Aki Kaurismäki, Le Havre son nouveau film

Publié le 30 juin 2011 par Cardigan @onlyapartmentsF

Cinq années après son dernier film, l’extraordinaire et extrêmement singulier Les Lumières du faubourg, les amants du bon cinéma se sont réjoui suite à la présentation au dernier festival de Cannes de Le Havre, le nouveau film du réalisateur finlandais Aki Kaurismäki. Fidèle à son inimitable style. La conférence de presse de Kaurismäki dans la ville du sud de la France a compté avec des moments mémorables, comme quand, après avoir été réprimandé pour avoir allumé une cigarette, il a recommencé quelques minutes plus tard et face à la nouvelle réprimande il a répondu qu’il s’agissait d’une cigarette électronique et que pour l’éteindre il lui fallait un cendrier électronique, ou quand il a profité d’un blanc au milieu d’une question pour dire que dans la vie tout lui paraissait ironique.

L’ironie, le distancement, l’inexpressivité, sont quelques unes des caractéristiques du cinéma d’Aki Kaurismäki, dont les films seraient d’une dureté insupportable sans ces caractéristiques, leur donnant une tendresse spéciale qui finit d’une certaine façon par humaniser le monde. Mais c’est toujours un monde sans pitié, cruel, mauvais, où les hommes paraissent être condamnés à une souffrance inutile causée par la stupidité, l’égoïsme, l’avarice et la perversité.

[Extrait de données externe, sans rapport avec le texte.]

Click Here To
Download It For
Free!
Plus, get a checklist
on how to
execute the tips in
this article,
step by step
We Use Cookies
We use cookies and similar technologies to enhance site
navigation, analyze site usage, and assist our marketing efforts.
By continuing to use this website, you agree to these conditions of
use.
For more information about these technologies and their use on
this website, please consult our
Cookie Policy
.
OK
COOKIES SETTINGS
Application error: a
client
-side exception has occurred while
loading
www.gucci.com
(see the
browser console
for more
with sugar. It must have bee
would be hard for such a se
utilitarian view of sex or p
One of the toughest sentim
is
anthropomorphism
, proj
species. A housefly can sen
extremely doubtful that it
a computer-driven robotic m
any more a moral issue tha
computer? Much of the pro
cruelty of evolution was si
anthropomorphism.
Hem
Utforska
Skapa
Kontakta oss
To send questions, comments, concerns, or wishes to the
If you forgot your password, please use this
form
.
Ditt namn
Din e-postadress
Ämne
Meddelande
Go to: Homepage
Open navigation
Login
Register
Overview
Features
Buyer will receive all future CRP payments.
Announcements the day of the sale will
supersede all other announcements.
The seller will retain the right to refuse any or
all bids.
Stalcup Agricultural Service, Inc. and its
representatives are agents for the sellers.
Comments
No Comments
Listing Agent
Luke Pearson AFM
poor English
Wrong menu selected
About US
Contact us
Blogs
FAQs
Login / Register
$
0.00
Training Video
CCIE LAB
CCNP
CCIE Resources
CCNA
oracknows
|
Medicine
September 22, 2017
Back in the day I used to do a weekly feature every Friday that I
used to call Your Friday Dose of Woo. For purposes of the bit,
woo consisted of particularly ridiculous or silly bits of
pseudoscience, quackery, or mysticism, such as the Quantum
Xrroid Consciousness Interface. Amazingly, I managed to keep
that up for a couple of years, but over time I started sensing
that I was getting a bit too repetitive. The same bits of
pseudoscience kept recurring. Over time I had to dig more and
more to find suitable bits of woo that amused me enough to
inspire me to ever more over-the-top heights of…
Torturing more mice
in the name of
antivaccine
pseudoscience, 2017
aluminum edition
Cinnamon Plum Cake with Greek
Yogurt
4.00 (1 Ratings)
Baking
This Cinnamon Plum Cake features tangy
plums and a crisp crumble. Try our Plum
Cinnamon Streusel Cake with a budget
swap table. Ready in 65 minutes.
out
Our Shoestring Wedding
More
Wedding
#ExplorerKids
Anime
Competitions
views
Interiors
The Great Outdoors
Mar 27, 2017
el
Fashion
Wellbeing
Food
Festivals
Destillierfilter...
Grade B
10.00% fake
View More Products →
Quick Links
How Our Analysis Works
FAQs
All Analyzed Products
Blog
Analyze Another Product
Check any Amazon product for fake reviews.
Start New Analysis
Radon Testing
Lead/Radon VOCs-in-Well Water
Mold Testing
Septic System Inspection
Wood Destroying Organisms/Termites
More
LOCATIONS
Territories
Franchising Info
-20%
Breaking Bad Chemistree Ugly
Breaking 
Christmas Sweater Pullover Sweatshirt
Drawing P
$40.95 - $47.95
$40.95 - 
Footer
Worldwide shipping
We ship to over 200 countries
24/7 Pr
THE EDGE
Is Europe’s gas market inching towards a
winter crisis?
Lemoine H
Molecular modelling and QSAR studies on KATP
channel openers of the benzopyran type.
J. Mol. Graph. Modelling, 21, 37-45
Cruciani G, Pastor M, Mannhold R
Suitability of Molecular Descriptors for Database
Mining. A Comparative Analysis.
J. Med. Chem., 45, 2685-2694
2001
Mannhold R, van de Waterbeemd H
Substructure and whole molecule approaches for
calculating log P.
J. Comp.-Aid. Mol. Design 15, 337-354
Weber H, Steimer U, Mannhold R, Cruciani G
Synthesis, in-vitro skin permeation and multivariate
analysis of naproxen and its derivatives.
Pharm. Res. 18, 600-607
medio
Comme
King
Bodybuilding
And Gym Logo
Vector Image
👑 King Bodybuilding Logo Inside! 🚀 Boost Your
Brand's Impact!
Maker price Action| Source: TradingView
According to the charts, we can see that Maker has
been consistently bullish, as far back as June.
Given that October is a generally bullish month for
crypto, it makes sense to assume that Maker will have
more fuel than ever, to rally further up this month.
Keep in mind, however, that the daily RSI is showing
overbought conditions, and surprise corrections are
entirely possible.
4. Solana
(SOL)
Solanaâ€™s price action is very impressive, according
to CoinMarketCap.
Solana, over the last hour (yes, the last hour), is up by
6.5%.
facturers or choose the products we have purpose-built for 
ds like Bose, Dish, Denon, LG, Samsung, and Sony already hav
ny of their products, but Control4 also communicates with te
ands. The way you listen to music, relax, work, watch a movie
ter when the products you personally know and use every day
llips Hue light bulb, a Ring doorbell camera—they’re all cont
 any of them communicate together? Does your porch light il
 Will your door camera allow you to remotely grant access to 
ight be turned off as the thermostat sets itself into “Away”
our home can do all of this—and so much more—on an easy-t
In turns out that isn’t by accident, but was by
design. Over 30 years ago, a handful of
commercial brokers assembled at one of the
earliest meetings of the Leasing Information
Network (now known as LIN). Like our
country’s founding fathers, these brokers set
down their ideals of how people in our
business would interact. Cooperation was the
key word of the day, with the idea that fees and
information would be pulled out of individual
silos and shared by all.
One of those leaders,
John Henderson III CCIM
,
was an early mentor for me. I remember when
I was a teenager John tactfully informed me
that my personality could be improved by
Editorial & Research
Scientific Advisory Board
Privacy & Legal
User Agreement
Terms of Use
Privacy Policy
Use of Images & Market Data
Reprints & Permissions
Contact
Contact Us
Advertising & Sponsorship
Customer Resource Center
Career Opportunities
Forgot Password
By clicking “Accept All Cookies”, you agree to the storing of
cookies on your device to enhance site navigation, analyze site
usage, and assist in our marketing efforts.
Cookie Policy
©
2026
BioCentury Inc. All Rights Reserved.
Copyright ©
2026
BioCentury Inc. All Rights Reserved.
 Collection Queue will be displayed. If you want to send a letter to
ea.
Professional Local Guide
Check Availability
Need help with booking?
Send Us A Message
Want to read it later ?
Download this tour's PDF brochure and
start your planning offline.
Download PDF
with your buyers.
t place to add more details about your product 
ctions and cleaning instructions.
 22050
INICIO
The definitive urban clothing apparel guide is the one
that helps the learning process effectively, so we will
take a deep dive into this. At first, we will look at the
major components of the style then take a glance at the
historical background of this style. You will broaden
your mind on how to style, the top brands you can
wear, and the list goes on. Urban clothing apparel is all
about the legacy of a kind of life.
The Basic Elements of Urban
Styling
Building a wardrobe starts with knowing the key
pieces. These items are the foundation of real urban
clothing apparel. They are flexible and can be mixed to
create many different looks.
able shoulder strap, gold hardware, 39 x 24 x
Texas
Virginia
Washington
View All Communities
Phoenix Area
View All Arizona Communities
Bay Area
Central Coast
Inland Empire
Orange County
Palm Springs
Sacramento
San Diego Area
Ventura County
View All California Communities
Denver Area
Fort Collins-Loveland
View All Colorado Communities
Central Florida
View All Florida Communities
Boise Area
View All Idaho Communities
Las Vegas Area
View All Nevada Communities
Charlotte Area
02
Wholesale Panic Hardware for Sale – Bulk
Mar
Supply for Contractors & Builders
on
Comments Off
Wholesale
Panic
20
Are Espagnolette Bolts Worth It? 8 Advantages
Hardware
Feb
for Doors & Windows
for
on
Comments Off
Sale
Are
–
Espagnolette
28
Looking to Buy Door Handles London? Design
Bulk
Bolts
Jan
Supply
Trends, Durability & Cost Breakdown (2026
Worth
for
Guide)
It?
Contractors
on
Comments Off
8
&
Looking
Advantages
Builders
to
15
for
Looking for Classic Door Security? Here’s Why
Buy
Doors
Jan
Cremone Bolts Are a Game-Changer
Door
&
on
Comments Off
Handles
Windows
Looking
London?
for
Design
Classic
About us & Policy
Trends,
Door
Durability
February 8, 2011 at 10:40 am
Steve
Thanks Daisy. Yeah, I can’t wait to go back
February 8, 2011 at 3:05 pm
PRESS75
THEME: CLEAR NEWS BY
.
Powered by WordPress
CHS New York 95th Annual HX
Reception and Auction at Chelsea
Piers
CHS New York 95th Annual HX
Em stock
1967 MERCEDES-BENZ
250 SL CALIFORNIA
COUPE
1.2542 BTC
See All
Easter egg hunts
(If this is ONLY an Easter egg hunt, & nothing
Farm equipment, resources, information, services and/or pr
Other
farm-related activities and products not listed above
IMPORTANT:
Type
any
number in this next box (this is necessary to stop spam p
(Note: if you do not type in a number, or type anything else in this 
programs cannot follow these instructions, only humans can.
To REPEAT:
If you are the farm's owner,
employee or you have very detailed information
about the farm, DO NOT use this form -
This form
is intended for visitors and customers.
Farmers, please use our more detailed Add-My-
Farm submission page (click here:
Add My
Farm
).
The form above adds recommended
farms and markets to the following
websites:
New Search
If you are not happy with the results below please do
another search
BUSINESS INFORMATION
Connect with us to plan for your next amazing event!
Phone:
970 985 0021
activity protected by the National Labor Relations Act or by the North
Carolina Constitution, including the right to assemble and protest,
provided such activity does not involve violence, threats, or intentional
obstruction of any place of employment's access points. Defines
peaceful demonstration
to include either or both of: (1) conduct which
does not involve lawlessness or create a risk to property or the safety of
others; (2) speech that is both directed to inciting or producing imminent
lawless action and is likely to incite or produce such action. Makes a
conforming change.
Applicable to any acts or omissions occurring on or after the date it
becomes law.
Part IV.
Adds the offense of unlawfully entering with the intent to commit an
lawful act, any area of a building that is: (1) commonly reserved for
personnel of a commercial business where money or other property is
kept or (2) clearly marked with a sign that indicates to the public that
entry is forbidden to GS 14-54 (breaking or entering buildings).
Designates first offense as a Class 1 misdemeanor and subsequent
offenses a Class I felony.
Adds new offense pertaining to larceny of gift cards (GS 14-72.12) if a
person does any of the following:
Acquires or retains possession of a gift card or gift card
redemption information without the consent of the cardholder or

Malgré cela, grâce à un énorme talent, le spectateur sort du cinéma en général étrangement réconforté, une chose étrange si l’on pense que peu de films paraissent inviter si directement au désespoir et au suicide. Le mérite réside naturellement dans le traitement esthétique, autant en ce qui concerne l’interprétation comme le scénario ou les cadrages, toujours parfaits et à sa façon, exquis. Comme le cinéma de Bresson, Jarmusch ou le premier Leigh, les longs silences et le manque de communication des personnages crée de nouvelles franges ou espaces où un autre type de rencontre entre personnes est possible, une rencontre capable de leur conférer une force suffisante pour résister aux invitations brutales d’un monde cruel et sans scrupules. Depuis ce point de vue, ses films ont une certaine qualité gnostique: ils affirment la méchanceté et la corruption de l’aspect matériel du monde mais en même temps ils suggèrent l’existence d’une étincelle divine cachée en son sein qui nous permet d’entrevoir et même d’accéder, bien que brièvement, à la véritable vie.

Il est possible que l’art existe essentiellement pour nous sauver du monde, c’est de cette façon que fonctionnent les films d’Aki Kaurismäki, mais pas sous forme d’évasion vers des paradis artificiels sinon paradoxalement en se submergeant entièrement dans ses aspects les plus louches et en créant une esthétique très personnelle de tout cela. Ce n’est peut être pas par hasard qu’il réalisa en 1992 dans un très beau et désolé noir et blanc, comme le propre film, une des meilleurs adaptation tout genres confondus du roman culte Scènes de la vie de bohème de Henri Lurger (origine de la célèbre Bohème de Puccini), dont un des protagonistes, Marcelo Marx, est l’acteur principal de Le Havre (comme dit Kaurismäki lui-même, un clin d’œil à un film que personne n’a vu dans un film que personne ne verra). Espérons qu’il se trompe.